Data for this exercise:
══════════

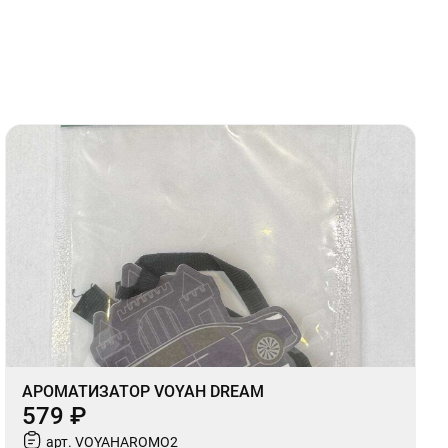
АРОМАТИЗАТОР VOYAH DREAM
579 ₽
арт. VOYAHAROMO2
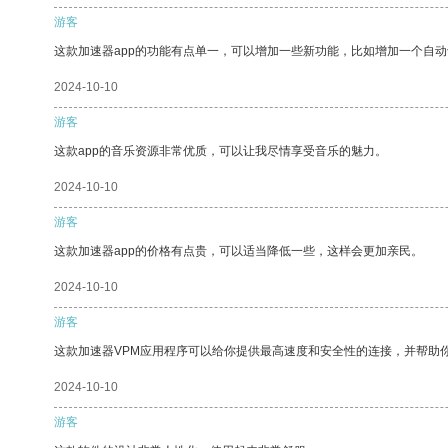
游客
这款加速器app的功能有点单一，可以增加一些新功能，比如增加一个自
2024-10-10
游客
这款app的音乐资源非常优质，可以让我尽情享受音乐的魅力。
2024-10-10
游客
这款加速器app的价格有点贵，可以适当降低一些，这样会更加亲民。
2024-10-10
游客
这款加速器VPM应用程序可以给你提供最高速度和安全性的连接，并帮助
2024-10-10
游客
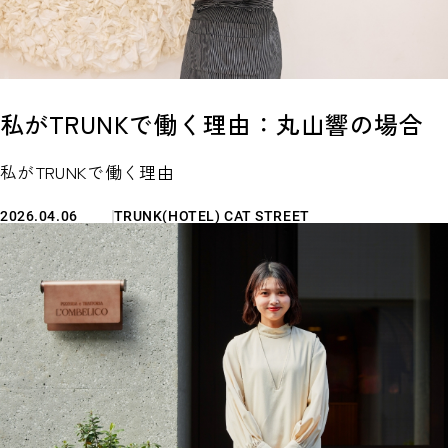
私がTRUNKで働く理由：丸山響の場合
私がTRUNKで働く理由
2026.04.06
TRUNK(HOTEL) CAT STREET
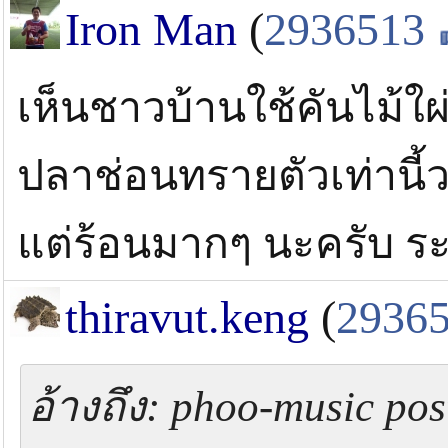
Iron Man
(
2936513
เห็นชาวบ้านใช้คันไม้ใผ่ 
ปลาช่อนทรายตัวเท่านี้ว
แต่ร้อนมากๆ นะครับ ร
thiravut.keng
(
2936
อ้างถึง: phoo-music pos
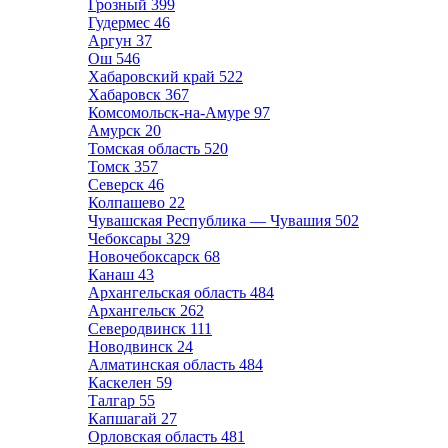
Грозный
399
Гудермес
46
Аргун
37
Ош
546
Хабаровский край
522
Хабаровск
367
Комсомольск-на-Амуре
97
Амурск
20
Томская область
520
Томск
357
Северск
46
Колпашево
22
Чувашская Республика — Чувашия
502
Чебоксары
329
Новочебоксарск
68
Канаш
43
Архангельская область
484
Архангельск
262
Северодвинск
111
Новодвинск
24
Алматинская область
484
Каскелен
59
Талгар
55
Капшагай
27
Орловская область
481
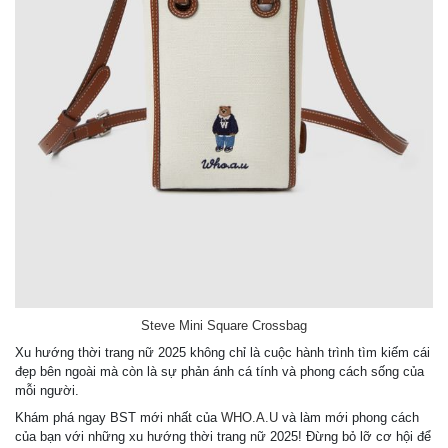
Steve Mini Square Crossbag
Xu hướng thời trang nữ 2025 không chỉ là cuộc hành trình tìm kiếm cái
đẹp bên ngoài mà còn là sự phản ánh cá tính và phong cách sống của
mỗi người.
Khám phá ngay BST mới nhất của
WHO.A.U
và làm mới phong cách
của bạn với những xu hướng thời trang nữ 2025! Đừng bỏ lỡ cơ hội để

══════════

Output all the records above again exactly, with the pictures dropped.

АРОМАТИЗАТОР VOYAH DREAM
579 ₽
арт. VOYAHAROMO2
游客
这款加速器app的功能有点单一，可以增加一些新功能，比如增加一个自
2024-10-10
游客
这款app的音乐资源非常优质，可以让我尽情享受音乐的魅力。
2024-10-10
游客
这款加速器app的价格有点贵，可以适当降低一些，这样会更加亲民。
2024-10-10
游客
这款加速器VPM应用程序可以给你提供最高速度和安全性的连接，并帮助
2024-10-10
游客
私がTRUNKで働く理由：丸山響の場合
私がTRUNKで働く理由
2026.04.06
TRUNK(HOTEL) CAT STREET
Iron Man
(
2936513
เห็นชาวบ้านใช้คันไม้ใผ่ 
ปลาช่อนทรายตัวเท่านี้ว
แต่ร้อนมากๆ นะครับ ร
thiravut.keng
(
2936
อ้างถึง: phoo-music pos
Грозный
399
Гудермес
46
Аргун
37
Ош
546
Хабаровский край
522
Хабаровск
367
Комсомольск-на-Амуре
97
Амурск
20
Томская область
520
Томск
357
Северск
46
Колпашево
22
Чувашская Республика — Чувашия
502
Чебоксары
329
Новочебоксарск
68
Канаш
43
Архангельская область
484
Архангельск
262
Северодвинск
111
Новодвинск
24
Алматинская область
484
Каскелен
59
Талгар
55
Капшагай
27
Орловская область
481
Steve Mini Square Crossbag
Xu hướng thời trang nữ 2025 không chỉ là cuộc hành trình tìm kiếm cái
đẹp bên ngoài mà còn là sự phản ánh cá tính và phong cách sống của
mỗi người.
Khám phá ngay BST mới nhất của
WHO.A.U
và làm mới phong cách
của bạn với những xu hướng thời trang nữ 2025! Đừng bỏ lỡ cơ hội để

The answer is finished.